Lesen&Lernen No. 9
Was wir gelesen haben:
Eine Menge Artikel, darunter auch vieles zum Dauerthema „AI“ und „Machine Learning“.
Was wir gelernt haben:
Es gibt unheimlich viele offene Fragestellungen und mindestens genau so viele Ansätze, Ressourcen, Artikel und Meinungen zum Thema.
Was wir gemerkt haben:
Wir langweilen uns etwas. Die Artikel bieten unterschiedliche Perspektiven und Schwerpunkte, aber wirklich interessant wird das Thema KI besonders, wenn es um etwas ganz anderes geht: Demokratie, Rassismus, Bildung, Justiz, etc. Was (uns) nicht mehr interessiert sind Listen von Beispielen, die manchmal eher Basis als Anschauungsmaterial von Artikeln sind. Auf dem Feld der AI-Expertise scheint es en vogue zu sein, immer wieder mit neuen Szenarien um die Ecke zu kommen. Wir kennen mittlerweile viele Beispiele, manche kennen wir nicht, aber nicht alle Gedankenspiele tragen dazu bei, das eigentliche Thema besser zu verstehen.
Mit „Microsoft asks Congress to regulate facial recognition before it’s too late“ von Marrian Zhou und „Elon Musk, DeepMind founders, and others sign pledge to not develop lethal AI weapon systems“ von James Vincent haben wir zwei Artikel zu ethisch wie rechtlich fragwürdigen Einsätzen von künstlicher Intelligenz gelesen: Einmal im Bereich der Gesichtserkennung, einmal im Bereich autonomer Waffensysteme. Der große Aha-Moment in beiden Texten: In den Ländern, die an der Entwicklung und Implementierung von KI-Systemen maßgeblich beteiligt sind, fehlt der politische Wille, die Technologie gesetzgeberisch zu reglementieren. Deshalb obliegt es den treibenden Köpfen in der Technologieentwicklung, die ethischen und rechtlichen Rahmenbedingungen selbst zu definieren, politische Forderungen zu stellen und sich in Form von Selbstverpflichtungen zu reglementieren. Tragfähig und belastbar ist das nicht – und wie zu erwarten war, sind auch die politischen Forderungen eher Minimalziele.

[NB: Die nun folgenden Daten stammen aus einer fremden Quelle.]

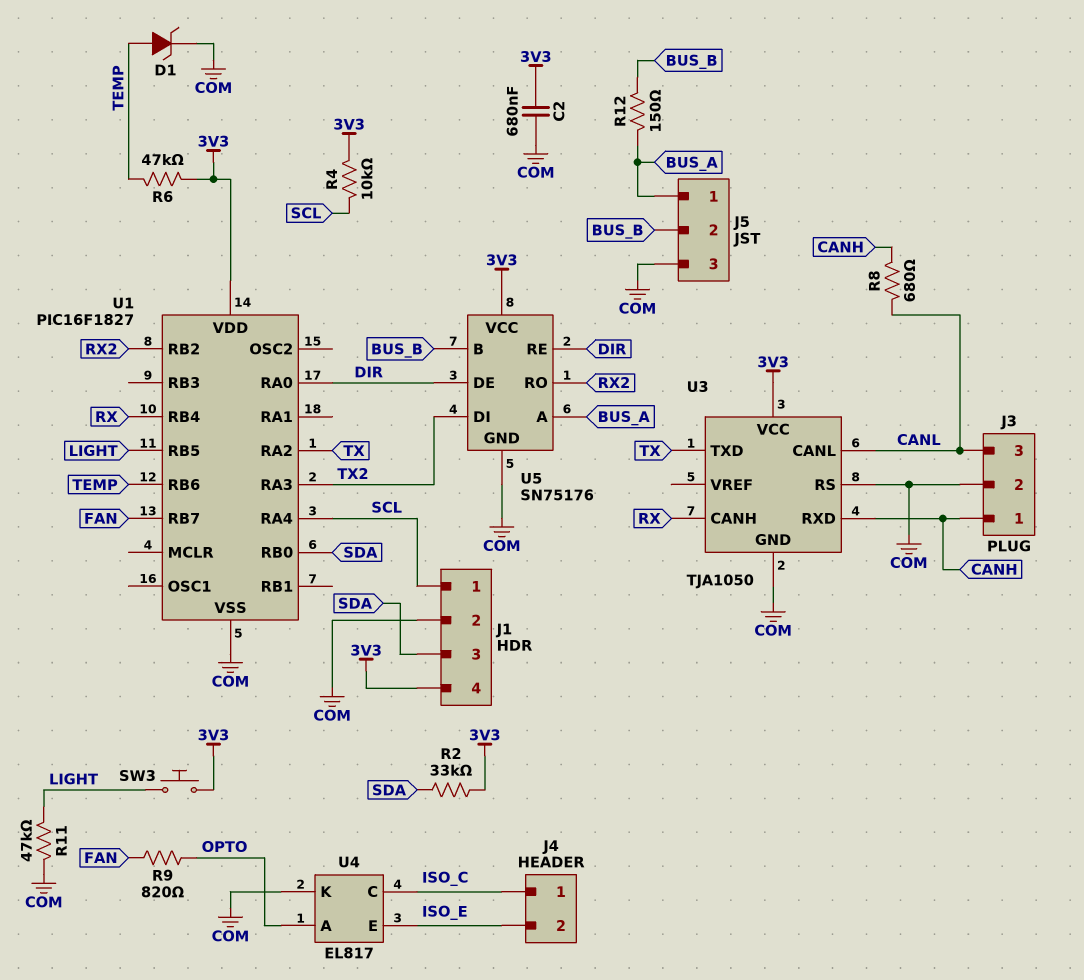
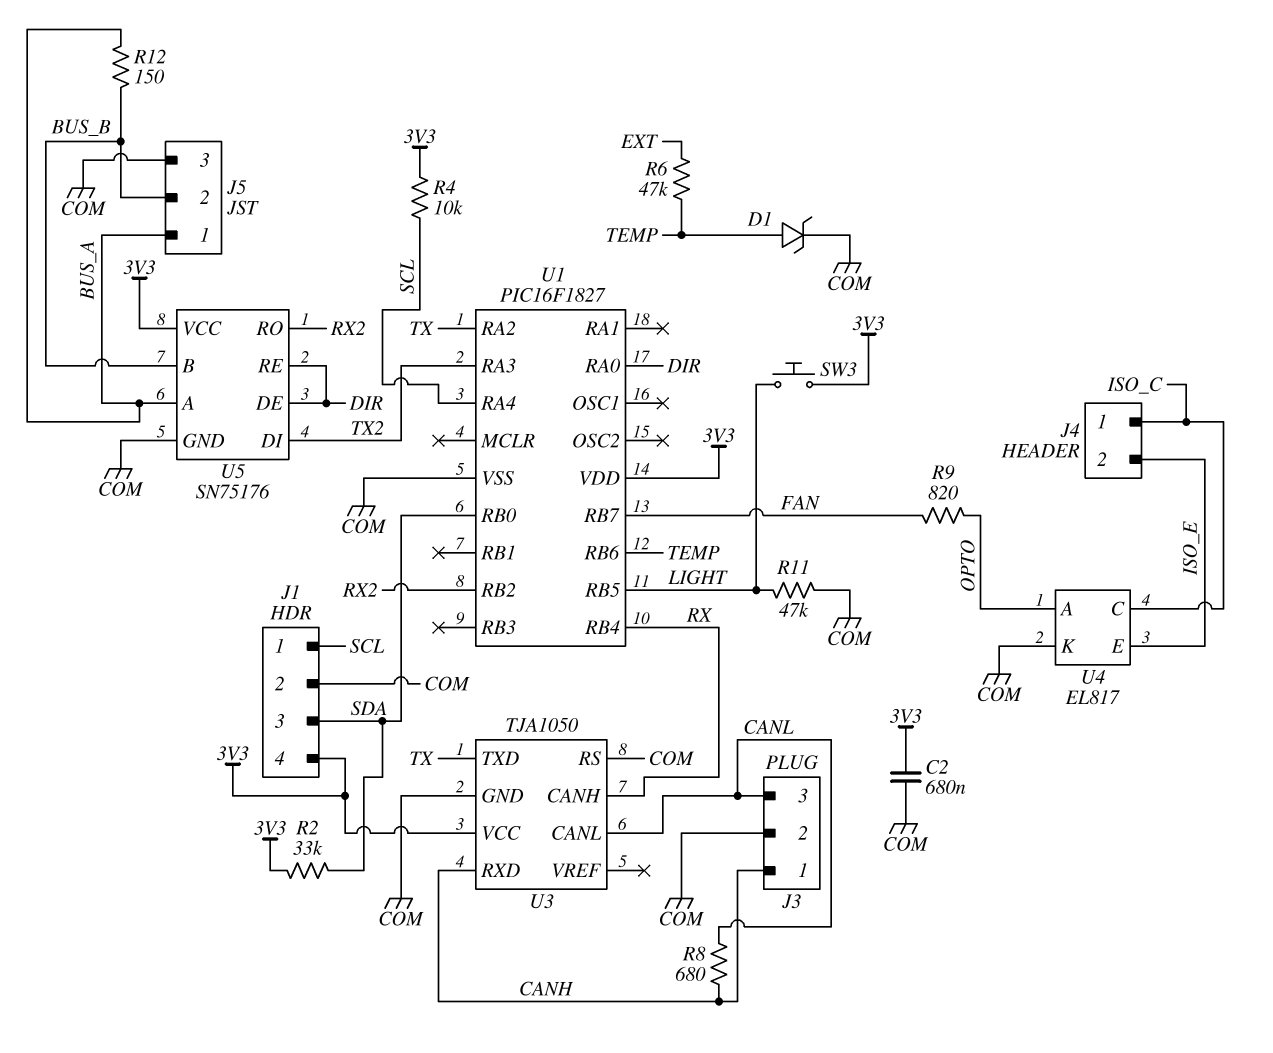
R6: 47k (3V3, TEMP) -> 47k (EXT, TEMP)

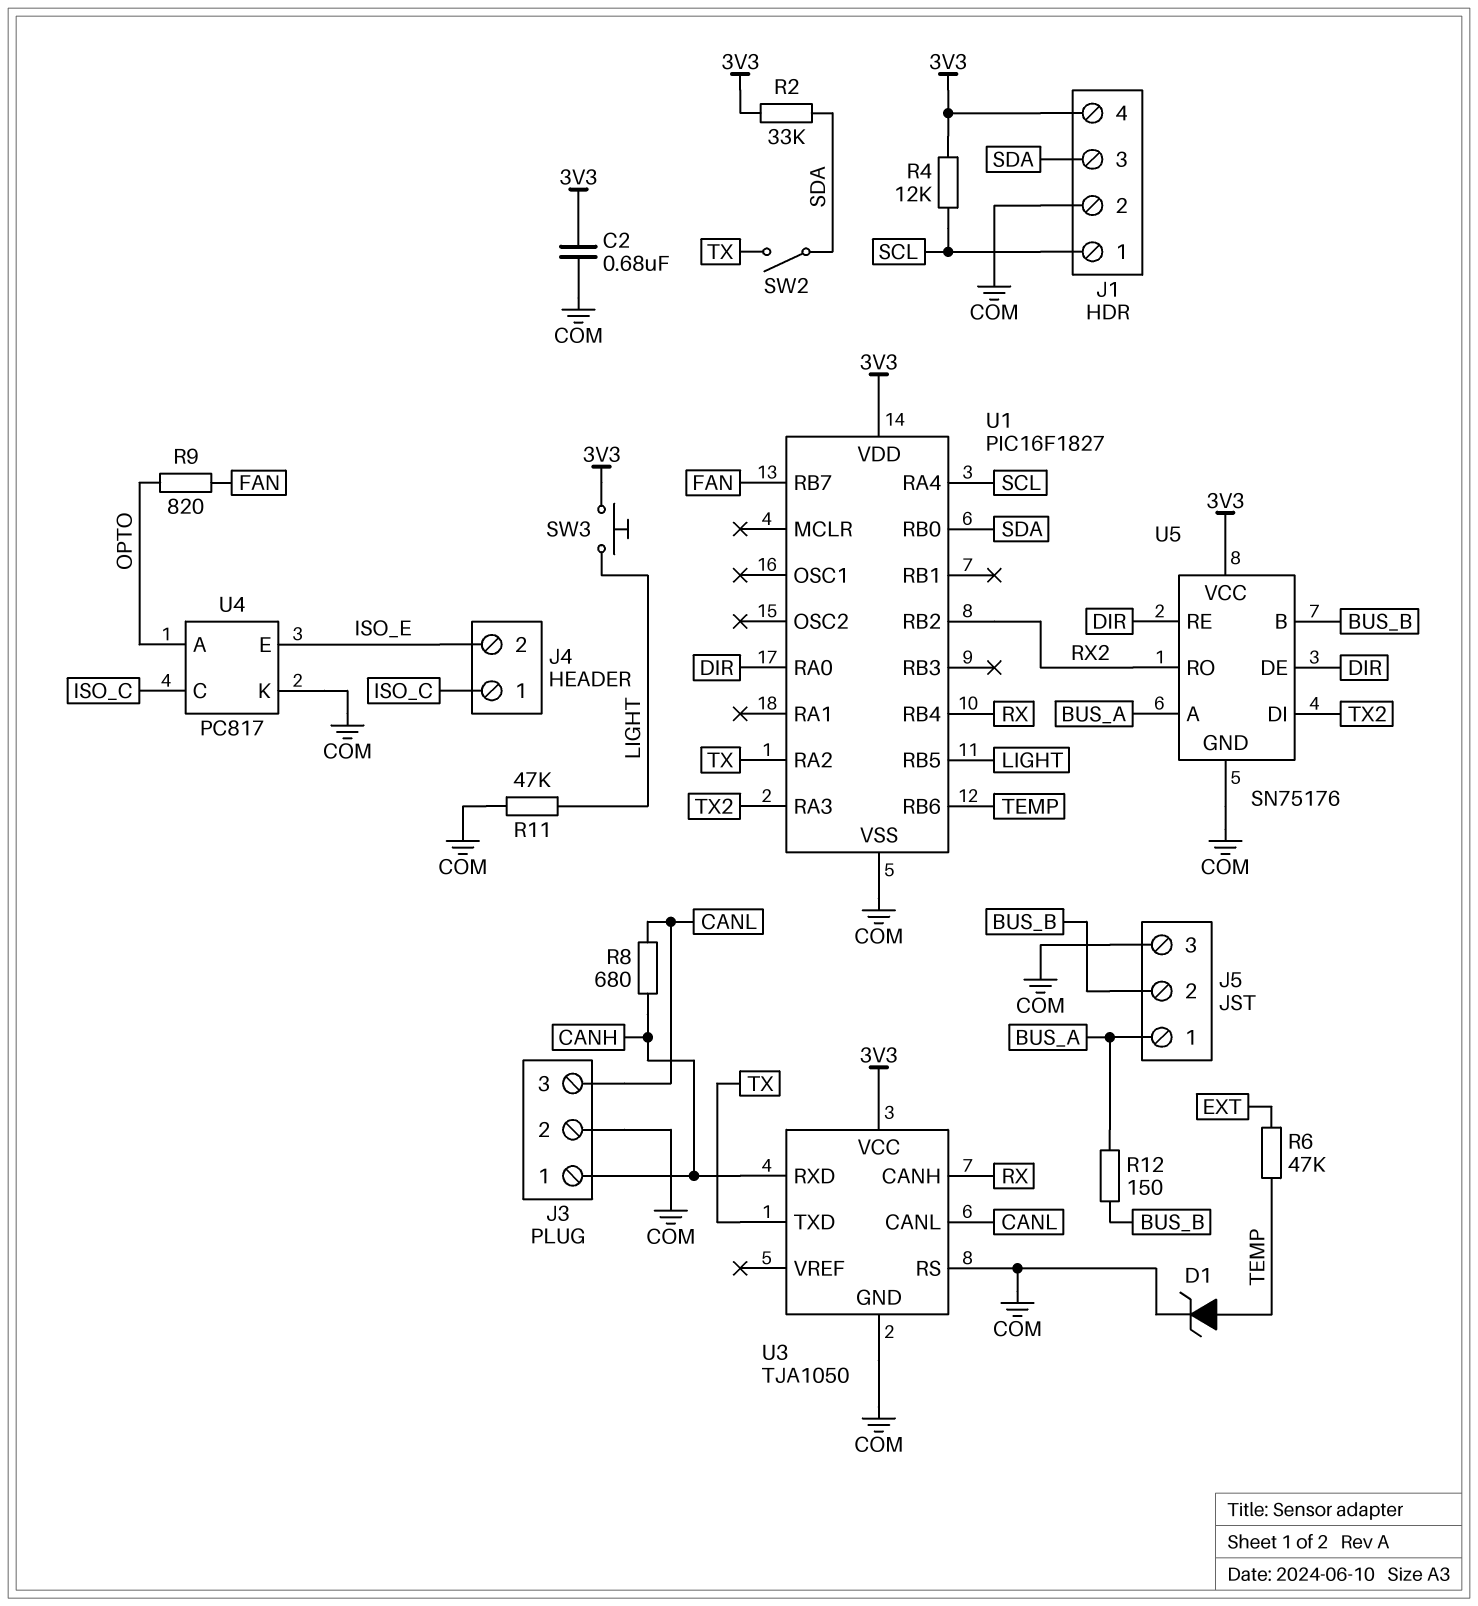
R4: 10k (3V3, SCL) -> 12k (3V3, SCL)
SW2: none -> switch (SDA, TX)
U4: EL817 -> PC817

Design Justice, AI and Escape from the Matrix of Domination
Sasha Costanza-Chock nähert sich in diesem Essay aus der von Joi Ito/dem MIT initiierten Artikelserie „Resisting Reduction“ (https://jods.mitpress.mit.edu/competitionwinners) dem Thema Künstlicher Intelligenz aus der Perspektive von Macht und Intersektionalität. Ausgehend von der These „Artifacts have Politics“ beschreibt sie die Einschreibung von Normen und Klassifizierungen in technische Gerätschaften ( wie zB millimeter wave scannern an Flughäfen die auf non-binäre Körperidentitäten treffen) und zeigt, dass Technologiekritik nur fruchtbar werden kann, wenn sie nicht von der Theorie einer „einzig möglichen und richtigen Welt“ ausgeht, sondern indigenes und Körperwissen mit einbezieht. Momentan wird insbesondere KI-Technologie oft unter der Prämisse von Eiffizienz und Performance unter kapitalistischen Gesichtspunkten formuliert und kosntruiert, dieses Design bringt uns aber unter Umständen in Zukünfte, die nicht erstrebenswert sind.

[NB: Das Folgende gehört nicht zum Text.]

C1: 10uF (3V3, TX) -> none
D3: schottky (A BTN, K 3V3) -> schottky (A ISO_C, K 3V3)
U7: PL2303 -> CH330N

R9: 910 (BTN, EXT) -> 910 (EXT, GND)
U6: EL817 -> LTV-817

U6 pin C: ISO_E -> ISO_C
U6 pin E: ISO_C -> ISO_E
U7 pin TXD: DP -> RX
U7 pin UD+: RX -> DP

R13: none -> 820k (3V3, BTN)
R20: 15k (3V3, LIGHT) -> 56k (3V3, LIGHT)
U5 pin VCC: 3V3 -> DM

https://jods.mitpress.mit.edu/pub/costanza-chock
Kate J. Sim untersucht in „Victim Blaming Meets Technology“ Technologien, die sexuelle Gewalt verhindern oder die Betroffenen beim Melden der Straftaten unterstützen. Sie beschreibt, wie sich kulturelle Wahrnehmungen von sexueller Gewalt in den Technologien einschreiben – beispielsweise in Anwendungen, die mithilfe von Datenanalysen Muster erkennen und Vorfälle verhindern wollen. In den Anwendungen spiegelt sich ein gesellschaftlich hartnäckiger Zweifel an den Aussagen der meist weiblichen Opfer wieder: Es wird eher Daten geglaubt als den Aussagen der Opfer. Sim kommt zum Schluss, dass es auch hier eine Rolle spielt, wer in die Produktion dieser Anwendungen eingebunden wird.